ECE 457C: Reinforcement Learning

Mark Crowley

Estimated study time: 5 minutes

Table of contents

Sources and References

Equivalent UW courses — CS 486/686 (Introduction to Artificial Intelligence), CS 885 (Reinforcement Learning) Primary textbook — Richard S. Sutton and Andrew G. Barto, Reinforcement Learning: An Introduction, 2nd edition, MIT Press, 2018 Supplementary references — Dimitrakakis and Ortner, Decision Making Under Uncertainty and Reinforcement Learning; Ghavamzadeh et al., Bayesian Reinforcement Learning: A Survey, 2016

Equivalent UW Courses

ECE 457C lines up most closely with CS 885 (Pascal Poupart’s reinforcement-learning course) — both work through the Sutton and Barto textbook and cover MDPs, dynamic programming, TD methods, function approximation, and deep RL. CS 486/686 is the cross-listed undergrad/grad intro-to-AI course (one course, two numbers) and touches MDPs and basic RL in one or two lectures inside a much broader survey of search, logic, probability, Bayes nets, and ML, so it overlaps ECE 457C only at the MDP/RL segment. In practice ECE 457C gives engineering undergraduates a CS 885-style experience tuned for an undergraduate workload.

What This Course Adds Beyond the Equivalents

Compared with CS 486/686, ECE 457C goes much deeper into RL specifically — it is not a broad AI survey, and the assignments force students to implement SARSA, Q-learning, DQN, and policy-gradient methods in Python rather than just discussing them. The course also explicitly makes the connection to control theory, which is natural for ECE students and less emphasized in the CS equivalents. What it omits relative to CS 885 is the research-paper reading component and some of the more theoretical material (PAC bounds, convergence proofs in detail, bandit regret analysis), and unlike CS 486/686 it does not cover logic, knowledge representation, or classical search.

Topic Summary

Motivation and Probability Review

Why reasoning under uncertainty matters; the place of RL inside machine learning and AI; a quick refresher on probability, expectation, and conditional distributions.
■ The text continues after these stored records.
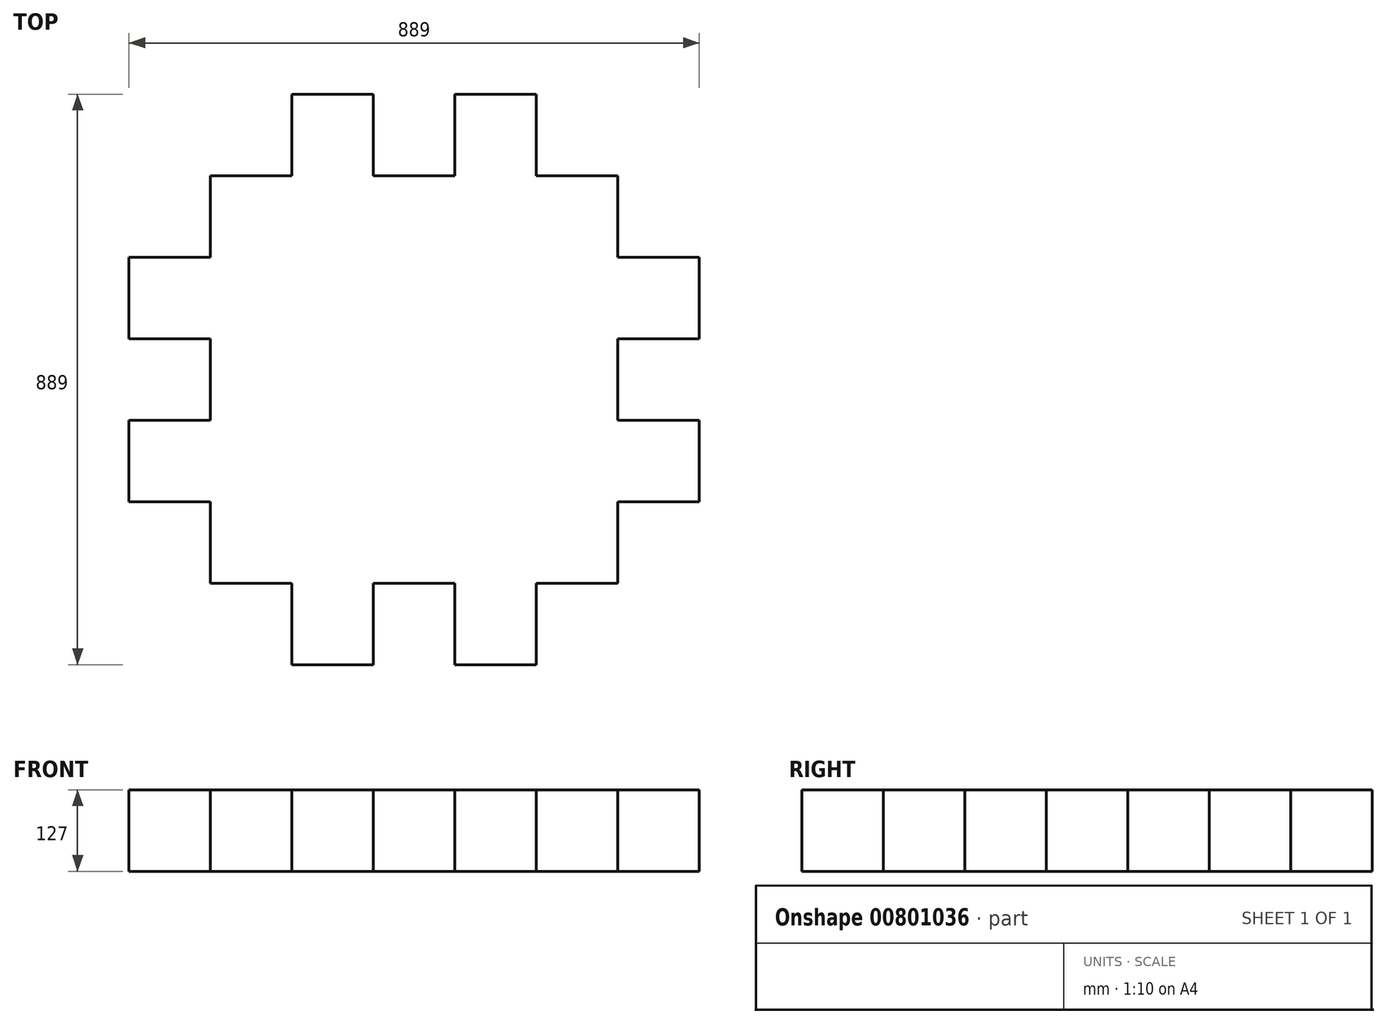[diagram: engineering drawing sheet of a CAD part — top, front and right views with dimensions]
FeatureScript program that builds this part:
annotation { "Feature Type Name" : "Feature", "Feature Type Description" : "" }
export const myFeature = defineFeature(function(context is Context, id is Id, definition is map)
    precondition{}
    {
        {
            var Q0;
            Q0=qCreatedBy(makeId("Top.planeOp"),FACE);
            var sketch = newSketch(context, id + "F0", { "sketchPlane" : qUnion([Q0])});
            skLineSegment(sketch, "E0.bottom", {"start": v(0, 0) * mm, "end": v(635, 0) * mm});
            skLineSegment(sketch, "E0.top", {"start": v(0, -635) * mm, "end": v(635, -635) * mm});
            skLineSegment(sketch, "E0.left", {"start": v(0, 0) * mm, "end": v(0, -635) * mm});
            skLineSegment(sketch, "E0.right", {"start": v(635, 0) * mm, "end": v(635, -635) * mm});
            skLineSegment(sketch, "E1.bottom", {"start": v(127, 0) * mm, "end": v(254, 0) * mm});
            skLineSegment(sketch, "E1.top", {"start": v(127, 127) * mm, "end": v(254, 127) * mm});
            skLineSegment(sketch, "E1.left", {"start": v(127, 0) * mm, "end": v(127, 127) * mm});
            skLineSegment(sketch, "E1.right", {"start": v(254, 0) * mm, "end": v(254, 127) * mm});
            skLineSegment(sketch, "E2.bottom", {"start": v(381, 0) * mm, "end": v(508, 0) * mm});
            skLineSegment(sketch, "E2.top", {"start": v(381, 127) * mm, "end": v(508, 127) * mm});
            skLineSegment(sketch, "E2.left", {"start": v(381, 0) * mm, "end": v(381, 127) * mm});
            skLineSegment(sketch, "E2.right", {"start": v(508, 0) * mm, "end": v(508, 127) * mm});
            skLineSegment(sketch, "E3.bottom", {"start": v(635, -127) * mm, "end": v(762, -127) * mm});
            skLineSegment(sketch, "E3.top", {"start": v(635, -254) * mm, "end": v(762, -254) * mm});
            skLineSegment(sketch, "E3.left", {"start": v(635, -127) * mm, "end": v(635, -254) * mm});
            skLineSegment(sketch, "E3.right", {"start": v(762, -127) * mm, "end": v(762, -254) * mm});
            skLineSegment(sketch, "E4.bottom", {"start": v(635, -381) * mm, "end": v(762, -381) * mm});
            skLineSegment(sketch, "E4.top", {"start": v(635, -508) * mm, "end": v(762, -508) * mm});
            skLineSegment(sketch, "E4.left", {"start": v(635, -381) * mm, "end": v(635, -508) * mm});
            skLineSegment(sketch, "E4.right", {"start": v(762, -381) * mm, "end": v(762, -508) * mm});
            skLineSegment(sketch, "E5.bottom", {"start": v(0, -127) * mm, "end": v(-127, -127) * mm});
            skLineSegment(sketch, "E5.top", {"start": v(0, -254) * mm, "end": v(-127, -254) * mm});
            skLineSegment(sketch, "E5.left", {"start": v(0, -127) * mm, "end": v(0, -254) * mm});
            skLineSegment(sketch, "E5.right", {"start": v(-127, -127) * mm, "end": v(-127, -254) * mm});
            skLineSegment(sketch, "E6.bottom", {"start": v(0, -381) * mm, "end": v(-127, -381) * mm});
            skLineSegment(sketch, "E6.top", {"start": v(0, -508) * mm, "end": v(-127, -508) * mm});
            skLineSegment(sketch, "E6.left", {"start": v(0, -381) * mm, "end": v(0, -508) * mm});
            skLineSegment(sketch, "E6.right", {"start": v(-127, -381) * mm, "end": v(-127, -508) * mm});
            skLineSegment(sketch, "E7.bottom", {"start": v(127, -635) * mm, "end": v(254, -635) * mm});
            skLineSegment(sketch, "E7.top", {"start": v(127, -762) * mm, "end": v(254, -762) * mm});
            skLineSegment(sketch, "E7.left", {"start": v(127, -635) * mm, "end": v(127, -762) * mm});
            skLineSegment(sketch, "E7.right", {"start": v(254, -635) * mm, "end": v(254, -762) * mm});
            skLineSegment(sketch, "E8.bottom", {"start": v(381, -635) * mm, "end": v(508, -635) * mm});
            skLineSegment(sketch, "E8.top", {"start": v(381, -762) * mm, "end": v(508, -762) * mm});
            skLineSegment(sketch, "E8.left", {"start": v(381, -635) * mm, "end": v(381, -762) * mm});
            skLineSegment(sketch, "E8.right", {"start": v(508, -635) * mm, "end": v(508, -762) * mm});
            skSolve(sketch);
        }
        {
            var Q0;
            Q0 = qSketchRegion(id + "F0", true);
            extrude(context, id + "F1", {"entities" : qUnion([Q0]), "depth" : 127 * mm, "offsetDistance" : 25.4 * mm});
        }
    });
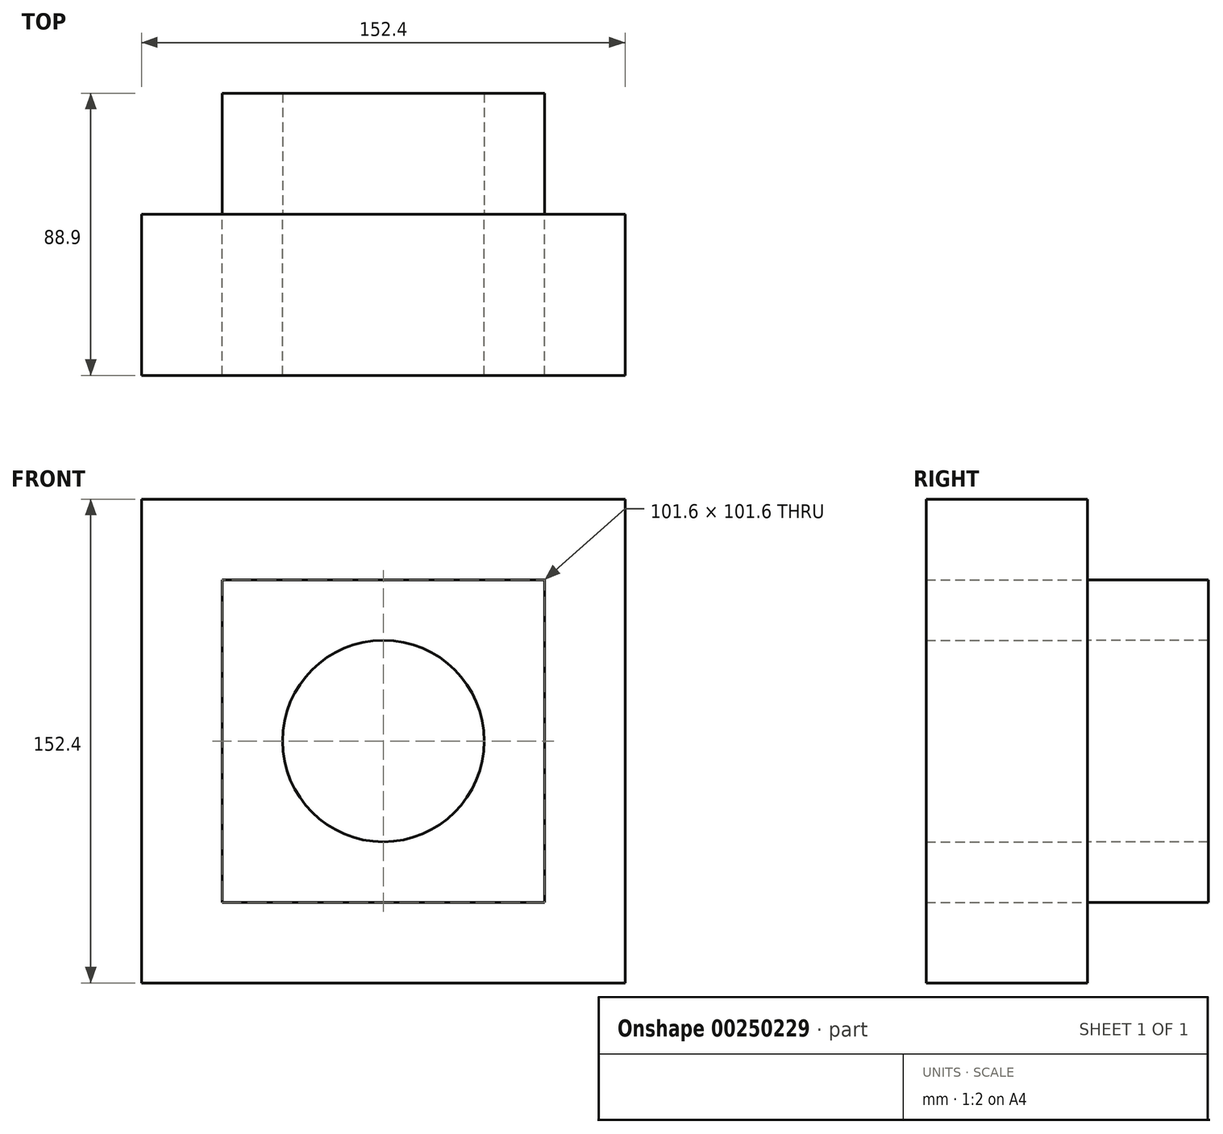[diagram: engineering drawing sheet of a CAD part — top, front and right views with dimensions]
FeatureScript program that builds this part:
annotation { "Feature Type Name" : "Feature", "Feature Type Description" : "" }
export const myFeature = defineFeature(function(context is Context, id is Id, definition is map)
    precondition{}
    {
        {
            var Q0;
            Q0=qCreatedBy(makeId("Front.planeOp"),FACE);
            var sketch = newSketch(context, id + "F0", { "sketchPlane" : qUnion([Q0])});
            skCircle(sketch, "E0", {"center": v(0, 0) * mm, "radius": 31.75 * mm});
            skLineSegment(sketch, "E1.bottom", {"start": v(50.8, 50.8) * mm, "end": v(-50.8, 50.8) * mm});
            skLineSegment(sketch, "E1.top", {"start": v(50.8, -50.8) * mm, "end": v(-50.8, -50.8) * mm});
            skLineSegment(sketch, "E1.left", {"start": v(50.8, 50.8) * mm, "end": v(50.8, -50.8) * mm});
            skLineSegment(sketch, "E1.right", {"start": v(-50.8, 50.8) * mm, "end": v(-50.8, -50.8) * mm});
            skLineSegment(sketch, "E2.bottom", {"start": v(76.2, 76.2) * mm, "end": v(-76.2, 76.2) * mm});
            skLineSegment(sketch, "E2.top", {"start": v(76.2, -76.2) * mm, "end": v(-76.2, -76.2) * mm});
            skLineSegment(sketch, "E2.left", {"start": v(76.2, 76.2) * mm, "end": v(76.2, -76.2) * mm});
            skLineSegment(sketch, "E2.right", {"start": v(-76.2, 76.2) * mm, "end": v(-76.2, -76.2) * mm});
            skSolve(sketch);
        }
        {
            var Q0;
            Q0=makeQuery(id+"F0.imprint","IMPRINT",FACE,{"disambiguationData":[TD([[makeQuery(id+"F0.imprint","IMPRINT",EDGE,{"derivedFrom":sQuery(id+"F0.wireOp",EDGE,"E0")}),-1.0]])]});
            extrude(context, id + "F1", {"entities" : qUnion([Q0]), "oppositeDirection" : true, "depth" : 38.1 * mm});
        }
        {
            var Q0;
            Q0=makeQuery(id+"F0.imprint","IMPRINT",FACE,{"disambiguationData":[TD([[makeQuery(id+"F0.imprint","IMPRINT",EDGE,{"derivedFrom":sQuery(id+"F0.wireOp",EDGE,"E1.bottom")}),-1.0]])]});
            var Q1;
            Q1=makeQuery(id+"F0.imprint","IMPRINT",FACE,{"disambiguationData":[TD([[makeQuery(id+"F0.imprint","IMPRINT",EDGE,{"derivedFrom":sQuery(id+"F0.wireOp",EDGE,"E0")}),1.0]])]});
            extrude(context, id + "F2", {"entities" : qUnion([Q0, Q1]), "depth" : 50.8 * mm});
        }
    });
Sets up the vocabulary for everything that follows.

Multi-Armed Bandits

Exploration versus exploitation in the simplest non-trivial setting, with epsilon-greedy, UCB, and Thompson sampling. Bandits are MDPs without state, and the regret framework introduced here recurs throughout RL.

Markov Decision Processes

An MDP is the tuple \( (S, A, P, R, \gamma) \) with transition probabilities \( P(s' \mid s, a) \) and reward function \( R(s, a) \). The discounted return and the value function \( V^{\pi}(s) \) are the central objects of study.

Solving MDPs: Bellman Equations and DP

The Bellman expectation and optimality equations express \( V^{*} \) as a fixed point, and value iteration and policy iteration are the two canonical dynamic-programming solvers. Connection to control theory (LQR, Bellman’s principle of optimality) is made explicit.

SARSA and Q-Learning

Model-free TD control: SARSA is on-policy, Q-learning is off-policy, and both update

\[ Q(s, a) \leftarrow Q(s, a) + \alpha\bigl[r + \gamma \max_{a'} Q(s', a') - Q(s, a)\bigr] \]

from single transitions. These are the workhorses of tabular RL.

Temporal Difference Learning with Eligibility Traces

TD(\(\lambda\)) and eligibility traces interpolate between one-step TD and full Monte Carlo returns, trading bias against variance. Gives a unified view of the return-estimation spectrum.

State Representation and Value Function Approximation

When \( S \) is too large to tabulate, \( V \) and \( Q \) are approximated by parametric functions trained with stochastic gradient descent. Linear features first, then neural networks.

Neural Network Basics

Fully connected MLPs, backpropagation, CNNs and LSTMs, and regularization. Reviewed only enough to support deep-RL methods later.

Deep Q-Networks

DQN replaces the Q-table with a neural network and stabilises training with experience replay and a target network. The Atari results that launched modern deep RL are the motivating example.

Policy Gradients and Actor-Critic

REINFORCE estimates \( \nabla_\theta J(\theta) = \mathbb{E}[\nabla_\theta \log \pi_\theta(a\mid s)\, Q^{\pi}(s,a)] \), and actor-critic methods reduce variance by learning a value baseline. Opens the door to continuous-action RL.

Advanced Algorithm Variants

A3C, A2C, DPG, DDPG, TRPO, PPO, SAC, and decision transformers as points in the design space of modern deep RL. Students see why there is no single winner.

Monte Carlo Tree Search

MCTS as an anytime planning algorithm for (PO)MDPs, and the AlphaGo/AlphaZero architecture that combines MCTS with learned value and policy networks. Ties planning and learning together.

Human Preference and Moral Reasoning

RLHF for large language models and the use of RL concepts in theories of human moral cognition. A short look at where the field is going beyond traditional control problems.